I’ll bet it was impressive…

Somewhere there on your electric bill is a stupidity surcharge. You pay it and never give it a second thought. Here’s one reason why it’s there.

Some years back my employer had me working with a utility company in Mississippi. It was a great job. The power company guys I worked with were knowledgeable and helpful and entertianing to work around. Our job had us bouncing in and out of various utility electrical substations testing transformers and circuit breakers. It was good work.

One week we had to work on the equipment in a substation next to a public housing project. When we got our first transformer switched out and I clombed on top of it, I found a bicycle wheel. You know… 26 inches in diameter, spokes, sprocket… your standard bicycle wheel. On top of the transformer. This struck me as unusual. I looked around, and I saw a lot more metal objects around the substation.

“What’s the deal?” I asked our power company guy.

“Awww, that happens all the time,” he said. “The kids from the projects throw stuff over the fence to see the sparks fly. Sometimes the circuit recloses. Sometimes it doesn’t and we have to come down here and clear the trash and reset things. sometimes they blow up sh*t enough so we have to do some real repairs.”

I guess it was cheaper than fireworks…

The case of the missing chapter

Dad was telling me once that in his navy days in WW II, reading material was very popular onboard ship, especially givent eh long time it took to traverse the reaches of the Pacific. He said that one way around the shortage was to take paperback books and rip them apart into sections. He said this might mean that you didn’t read them in the right order, but he and the rest of the crew was generally just happy to have something to read at all.

And fifty years after the war he still complained that they had a really popular mystery novel being passed around and the first guy with the final chapter shipped out with it. The whole ship read the book but nobody ever found out how the author meant for it to end. Dad said that the conjecture and conversation about the missing ending provided hours of entertainment…

Cajun Jokes

(As posted on CSP Gun Talk by good friend jeff spradling)I’ve heard some of these before, but they’re still good……

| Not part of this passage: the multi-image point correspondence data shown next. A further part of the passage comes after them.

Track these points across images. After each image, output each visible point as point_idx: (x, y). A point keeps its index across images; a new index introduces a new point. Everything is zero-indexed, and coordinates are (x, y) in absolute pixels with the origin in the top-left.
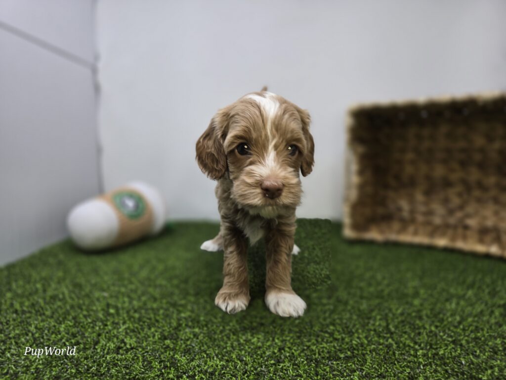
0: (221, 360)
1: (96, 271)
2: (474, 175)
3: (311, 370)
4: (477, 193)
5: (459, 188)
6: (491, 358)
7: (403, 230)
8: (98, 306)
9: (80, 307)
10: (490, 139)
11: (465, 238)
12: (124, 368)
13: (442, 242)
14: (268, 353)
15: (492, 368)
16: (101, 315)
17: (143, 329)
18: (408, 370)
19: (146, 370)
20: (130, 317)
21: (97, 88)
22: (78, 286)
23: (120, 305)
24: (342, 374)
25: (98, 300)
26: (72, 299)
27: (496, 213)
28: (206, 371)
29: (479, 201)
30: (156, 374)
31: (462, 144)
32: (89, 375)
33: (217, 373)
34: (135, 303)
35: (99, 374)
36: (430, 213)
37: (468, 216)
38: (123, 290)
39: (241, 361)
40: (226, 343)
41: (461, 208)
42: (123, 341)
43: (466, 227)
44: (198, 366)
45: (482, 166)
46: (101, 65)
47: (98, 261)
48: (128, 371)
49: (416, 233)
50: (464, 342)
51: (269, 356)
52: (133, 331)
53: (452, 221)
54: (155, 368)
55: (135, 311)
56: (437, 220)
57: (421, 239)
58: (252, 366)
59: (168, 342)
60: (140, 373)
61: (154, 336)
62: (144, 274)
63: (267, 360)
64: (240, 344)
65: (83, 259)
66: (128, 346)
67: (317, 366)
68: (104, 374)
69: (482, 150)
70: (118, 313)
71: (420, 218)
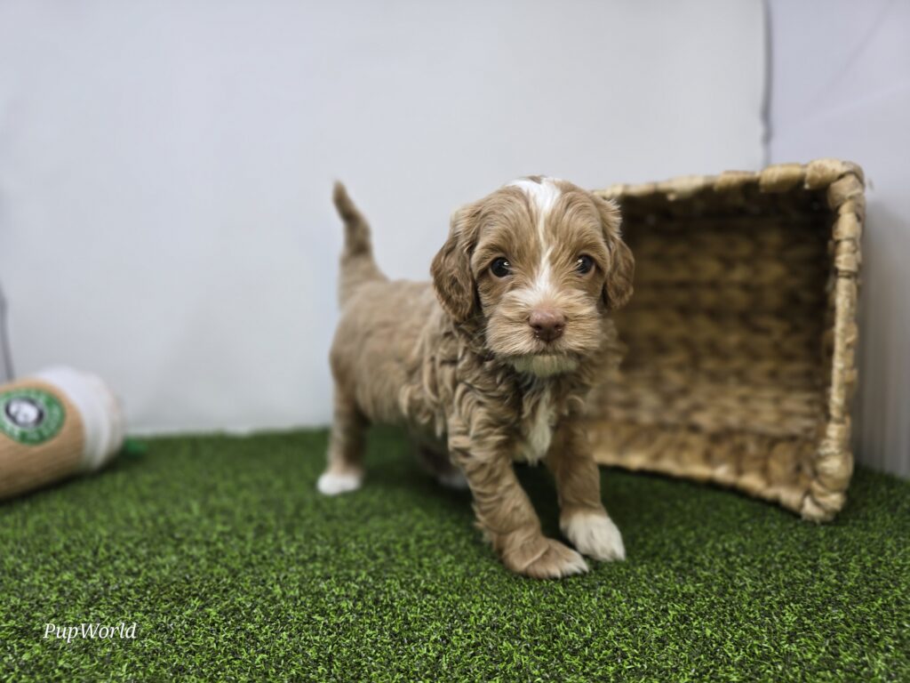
2: (705, 329)
4: (710, 364)
5: (680, 356)
10: (728, 263)
13: (636, 460)
27: (744, 401)
29: (714, 377)
31: (681, 274)
36: (631, 404)
37: (697, 408)
41: (684, 392)
43: (693, 429)
53: (670, 417)
56: (646, 418)
69: (714, 285)
71: (617, 414)
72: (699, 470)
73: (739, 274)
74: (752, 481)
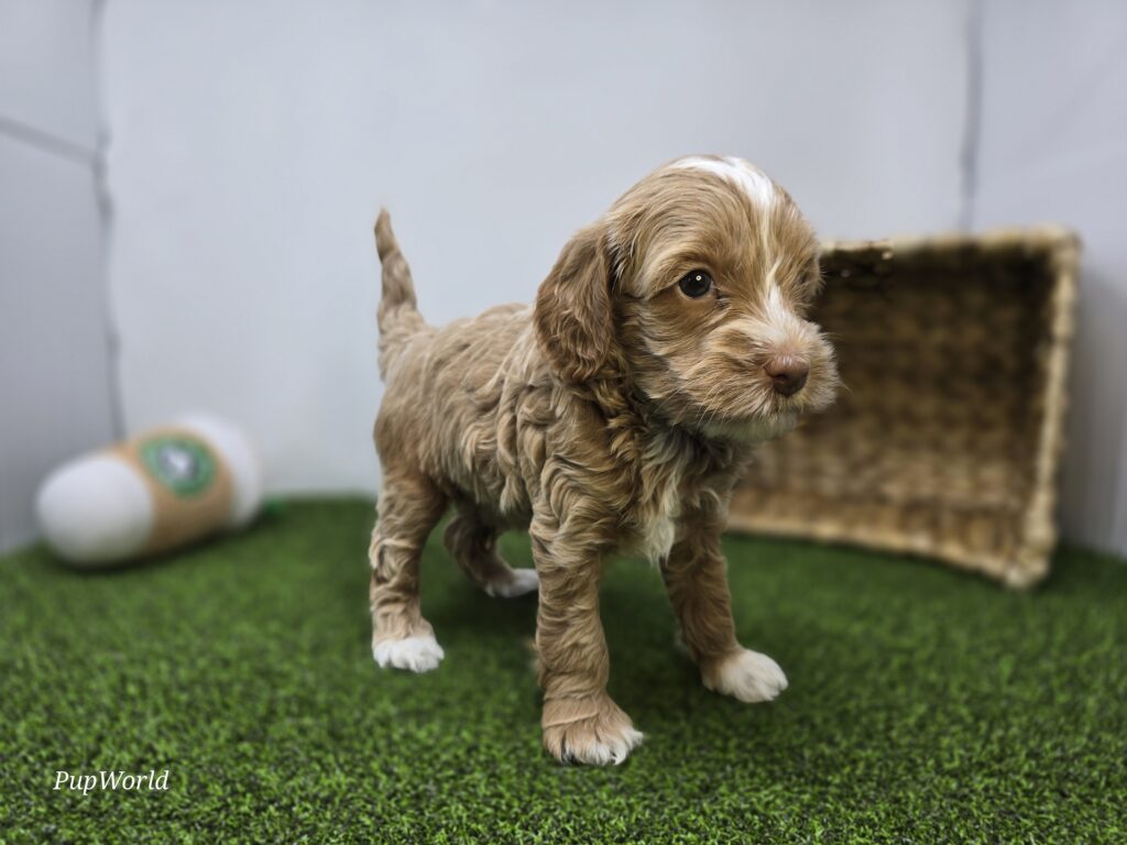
0: (348, 774)
1: (101, 610)
2: (896, 395)
3: (522, 784)
4: (901, 431)
5: (869, 422)
6: (861, 746)
7: (759, 507)
8: (101, 684)
9: (63, 687)
10: (925, 324)
11: (873, 521)
12: (149, 798)
13: (828, 529)
14: (444, 757)
15: (854, 762)
16: (106, 700)
17: (194, 723)
18: (702, 775)
19: (194, 800)
20: (169, 702)
21: (105, 208)
22: (62, 643)
23: (148, 678)
24: (579, 789)
25: (103, 669)
26: (45, 669)
27: (938, 472)
28: (316, 797)
29: (906, 445)
30: (214, 806)
31: (873, 333)
32: (74, 816)
33: (337, 800)
34: (183, 674)
35: (97, 813)
36: (814, 472)
37: (887, 476)
38: (159, 647)
39: (389, 773)
40: (364, 742)
41: (873, 460)
42: (151, 749)
43: (881, 500)
44: (302, 789)
45: (910, 378)
46: (112, 156)
47: (108, 588)
48: (156, 804)
49: (783, 513)
50: (818, 720)
51: (447, 764)
52: (174, 728)
53: (857, 486)
54: (213, 795)
55: (182, 688)
56: (829, 486)
57: (791, 525)
58: (410, 783)
59: (245, 747)
60: (181, 807)
61: (216, 736)
62: (206, 613)
63: (440, 771)
64: (391, 743)
65: (73, 586)
66: (161, 758)
67: (535, 777)
68: (106, 812)
69: (909, 347)
70: (144, 695)
71: (797, 483)
72: (894, 539)
73: (939, 336)
74: (953, 551)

If you are Cajun, or live in Louisiana, this is
how the rest of the states view most of Louisiana.

Thibodeaux: Boudreaux, did you get the parrot I sent you for your birthday?
Boudreaux: Yes, it was good!
Thibodeaux: You ate the bird!
Boudreaux: Of course I ate it.
Thibodeaux: That bird spoke five different languages.
Boudreaux: Then he should have said something.

Thibodeaux: Boudreaux, What’s the score?
Boudreaux: Seven to Ten.
Thibodeaux: Who’s winning?
Boudreaux: The ten.

When Boudreaux got home yesterday, Clotilde ran out to him saying,
“The car got water in the carburetor!”

“How you know that, you?”

“Cause it’s parked in the bayou!”

Boudreaux told Thibodeaux he was having trouble selling his truck, with 200,000 miles on it, for $1,500.

Thibodeaux advised him to set the odometer back to 50,000 miles to make it easier to sell. A few days later, Thibodeaux asked Boudreaux if he had sold his truck.

“No,” replied Boudreaux, “I decided to keep it. It has only 50,000 miles on it.”

Boudreaux and Thibodeaux went hunting and got lost in the woods. WhenBoudreaux began lamenting their fate, Thibodeaux said, “You know, I heard that the best thing to do if you get lost is to fire three shots in the air.” So they did that, and waited a while.

When no rescue party showed up, they fired three more shots in the air.

Finally, when there was still no response, Thibodeaux said, “Well, I guess we better fire three more shots.”

“OK, if you say so,” said Boudreaux. “But somebody better come soon–we’re about out of arrows!”

Dare was da time Boudreaux was having trouble sleeping at night.

Boudreaux wrote a letter to the Internal Revenue Service. He put, “Dear Internal Revenue Service, For da tax year 2003, I underpaid my federal income tax and I ain’t been able to sleep well since. Enclosed is a check for $200.00. Signed, Yours in Good Government, Boudreaux”.

And he put at the bottom, “Mais, P.S. If I don’t sleep better tonight, I’m gonna send you da rest.”

Boudreaux was sitting in the City Bar in Maurice, La. one Saturday night, and had several beers under his belt. After awhile, he looks at the guy sitting next to him, and asks him, “Hey, you wanna hear a good Aggie joke, you?

The big guy replies, “Let me tell you something. I’m an oilfield roughneck, I weigh 270 pounds, and I don’t like Cajuns. My buddy here is a pro football player, weighs 300 pounds, and he doesn’t like Cajuns either. His friend on his other side, is a professional wrestler, weighs
320 pounds, always has a chip on his shoulder, and he likes Cajuns even less than we do. And we are all Aggies. Do you really want to tell us an Aggie joke ?”

Boudreaux, all 150 pounds of Cajun attitude, tells him, “Well, I guess not. After all, I don’t want to have to explain it three times!”